Beauty Trend: The Live Snail Facial

We will do just about anything to look good, won't we? From smearing hemorrhoid cream on our faces to sticking small needles in our skin... But this latest treatment—in which living snails crawl all over your face—has left even me feeling a tad squeamish. Imagine the ticklish slither along your face, weaving mucus trails... 

According to an article in The Wall Street Journal, the snail facial is available (where else?) in Japan, mavericks of all things cool and kooky and downright kinky. The snails almost look appealing, unless you want to look like this breakfast food, or get off on this with your partner. But I digress. 

Though some men have tried the snail service, most of the clientele comprises women aged 30 through 50 willing to "endure more pain and fright" in the name of beauty.

But the slippery escargots will cost you. For ¥24,150 ($242.82USD), you can sample the Celebrity Escargot Course, which involves slathering "snail-slime extract cream" all over your face then massaging it in for the best part of an hour. For those willing to go the extra mile, an added ¥10,500 will buy you five incredibly long minutes of snails slinking across your face. 

Snail slime isn't new.

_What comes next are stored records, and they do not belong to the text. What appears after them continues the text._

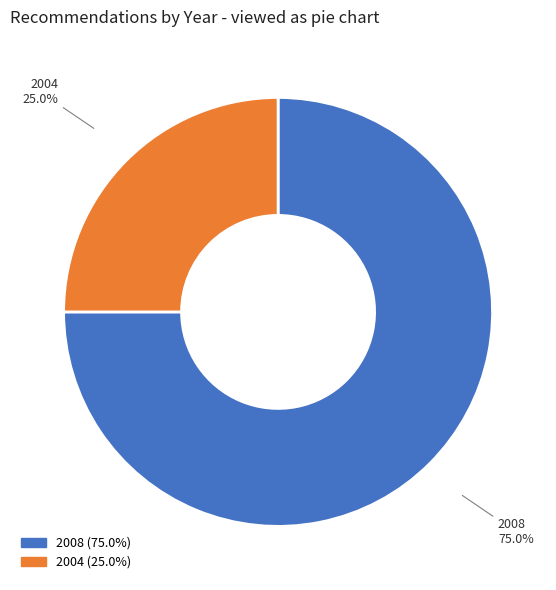

Is there a majority slice in this chart?

Yes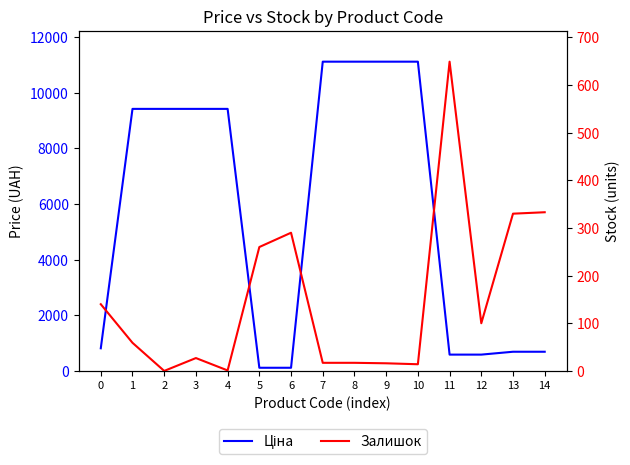

What is the sum of all Ціна values?

85711.7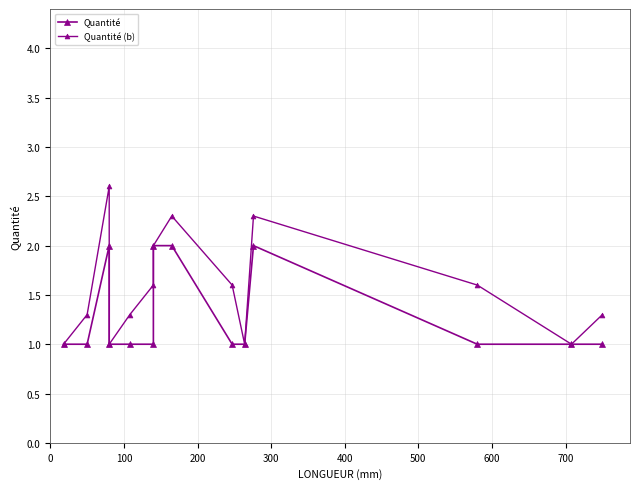

Is the value of Quantité (b) at 800 greater than the value of Quantité at 100?

Yes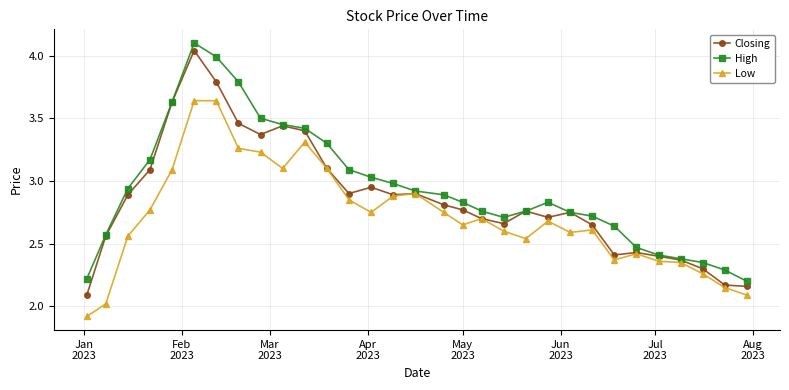

What is the maximum value shown in the chart?

4.1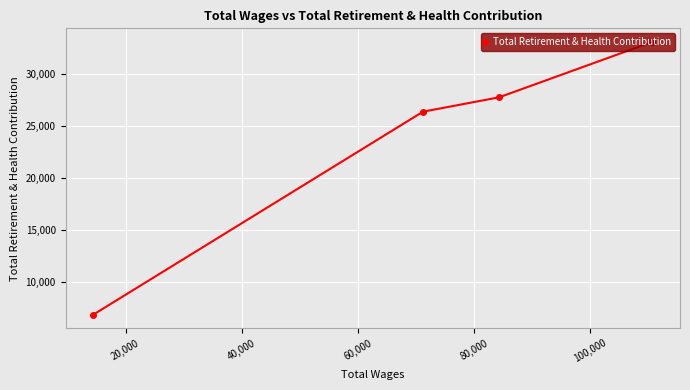

What is the sum of all values?

93934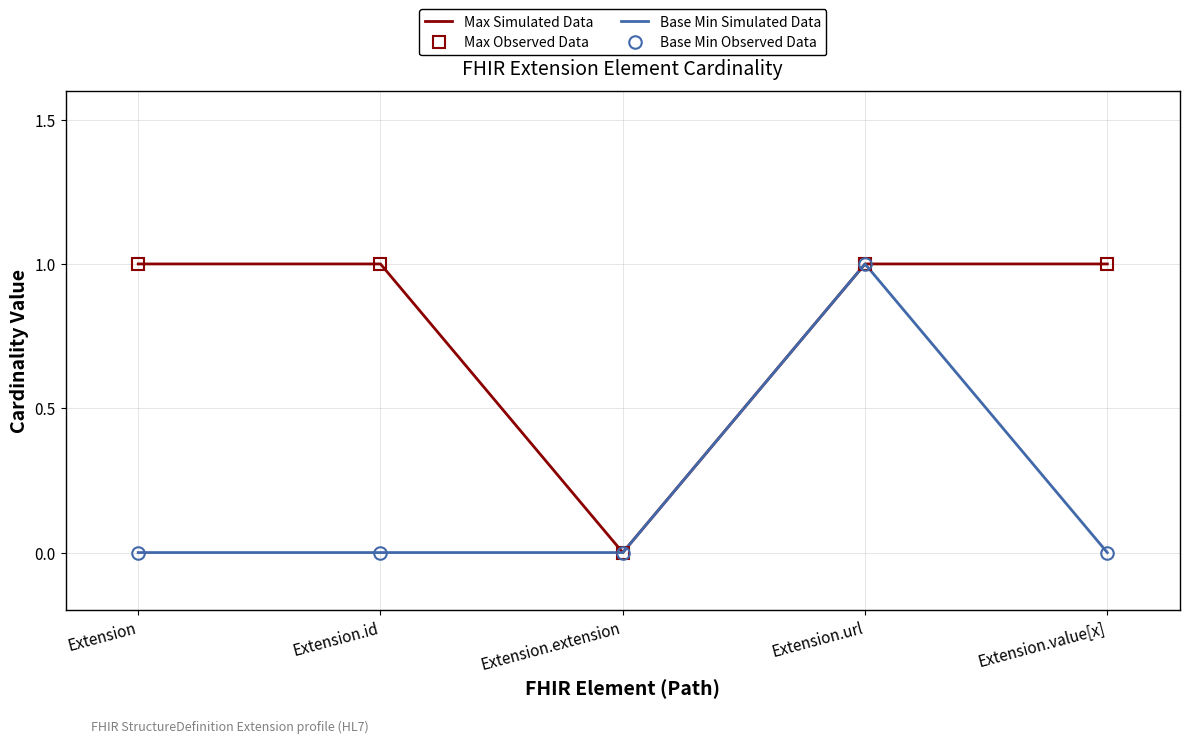

What is the label of the 5th point from the right?

Extension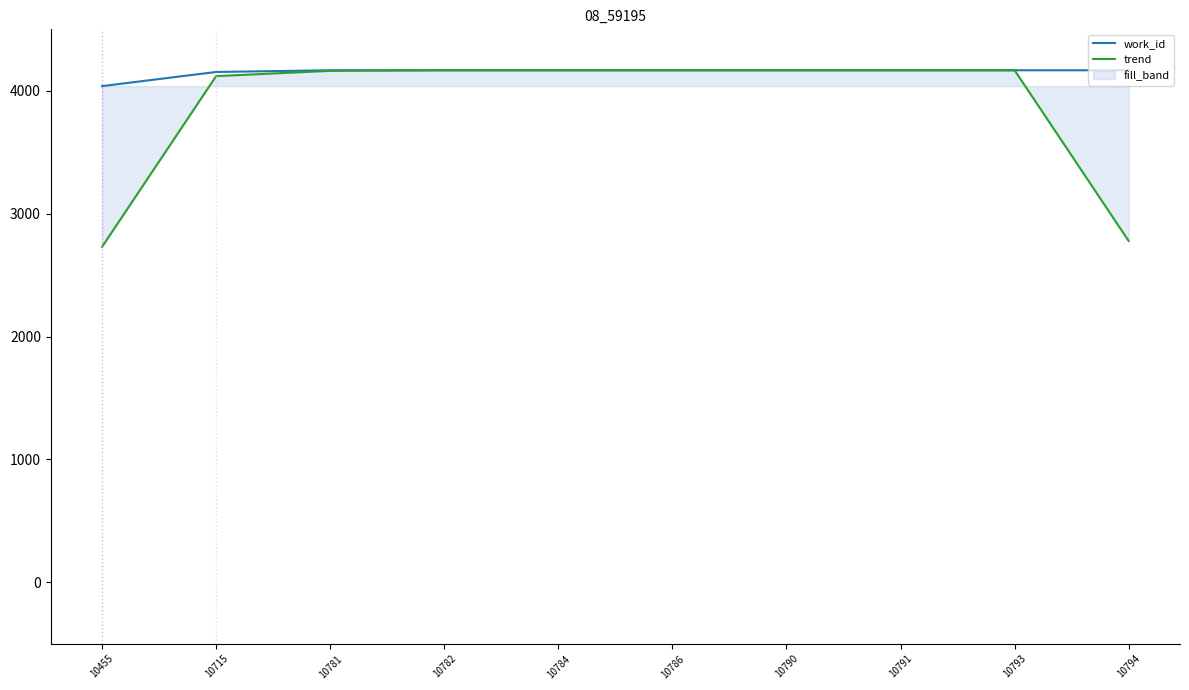

Reading right to left, extract all data points from this chart.

work_id: 4167.0	4167.0	4167.0	4167.0	4167.0	4167.0	4167.0	4167.0	4153.0	4038.0
trend: 2778.0	4167.0	4167.0	4167.0	4167.0	4167.0	4167.0	4162.3	4119.3	2730.3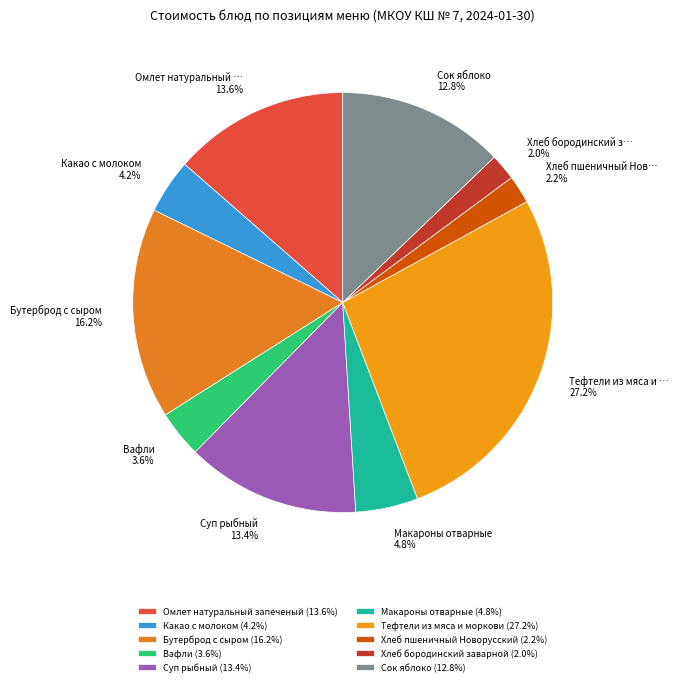

Rank the categories by value from highest to lowest.

Тефтели из мяса и моркови, Бутерброд с сыром, Омлет натуральный запеченый, Суп рыбный, Сок яблоко, Макароны отварные, Какао с молоком, Вафли, Хлеб пшеничный Новорусский, Хлеб бородинский заварной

Apparently it took off in beauty circles in the '80s, once Chilean snail farmers realized the cream healed their skin quickly and minimized scarring from burns, etc. 

These days snail slime is said to exfoliate and moisturize skin, while minimizing the appearance of pores.

The five resident Japanese snails, which were carefully raised in the spa, are said to live the high life. Their services are fully booked for weeks. Unlike ordinary slugs, they subsist on an all-organic diet of "carrots, Japanese mustard spinach, and Swiss chard." They are housed in a room that never gets above or below 20 degrees Celsius. 

So much for lemon juice squirted in hair and cucumber rounds planted on eyes... What nutty things have you tried in the name of beauty? Would you give the snails a go?